A critical rule of outsourcing is that a firm should not outsource "core functions." While this rule is almost universally agreed to by outsourcing experts, the definition of "core" varies considerably between outsourcing experts. In the widest sense, core functions are the most essential functions in your firm, those that are the most critical to revenue. In some cases, core functions may be defined by law, but in most cases it is up to individual firms to define what is core. Likewise, non-core functions are those that are of the lowest value and are the most generic. While there are different definitions in different industries, the translation of this simple statement into a business plan is a very complex process. Few firms, even those that are very superficially similar, will fully agree on the list of core or non-core functions.
To better understand the practical differences between core and non-core, consider how this rule is applied in Legal outsourcing (LPO). LPO is unique because it is a licensed and regulated profession. The functions that are considered to be the practice of law, are illegal for anyone other than a lawyer to perform. These are the functions that are generally considered to be the core functions of a law firm. However, a law firm may even choose to outsource very specific, specialty areas of legal practice (that are to major sources of income, and require specialist lawyers). Generally, though, the outsourcing discussion is about the functions that fall outside of the specific legal definition the "practice of law."
Core legal functions... the practice of law... is generally considered to be the set of functions that occur in the representation of clients, for a fee, in the courts.

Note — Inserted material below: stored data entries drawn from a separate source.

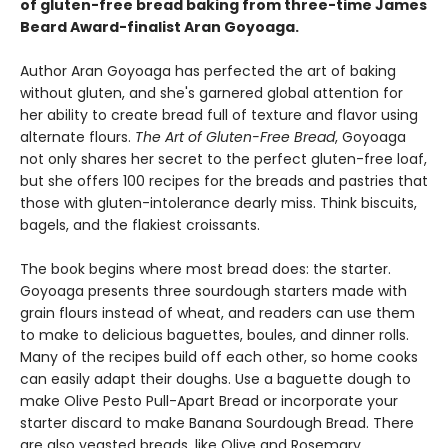
of gluten-free bread baking from three-time James
Beard Award-finalist Aran Goyoaga.
Author Aran Goyoaga has perfected the art of baking
without gluten, and she's garnered global attention for
her ability to create bread full of texture and flavor using
alternate flours.
The Art of Gluten-Free Bread
, Goyoaga
not only shares her secret to the perfect gluten-free loaf,
but she offers 100 recipes for the breads and pastries that
those with gluten-intolerance dearly miss. Think biscuits,
bagels, and the flakiest croissants.
The book begins where most bread does: the starter.
Goyoaga presents three sourdough starters made with
grain flours instead of wheat, and readers can use them
to make to delicious baguettes, boules, and dinner rolls.
Many of the recipes build off each other, so home cooks
can easily adapt their doughs. Use a baguette dough to
make Olive Pesto Pull-Apart Bread or incorporate your
starter discard to make Banana Sourdough Bread. There
are also yeasted breads, like Olive and Rosemary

However, the majority of work within a law firm or legal department is not time spent in court. Answering phones, filing away emails, filling out general office paperwork... the same sort of administrative work performed in any firm... is generally agreed to be non-core. Even creating a very basic contract by filling out a template, generally does not require a lawyer (except for review of the final product). However, every firm has a slightly different definition of when a contract can be built from a template by a non-lawyer and when it should be hand-crafted by a lawyer. The difference in definition greatly impacts how much work is core and non-core.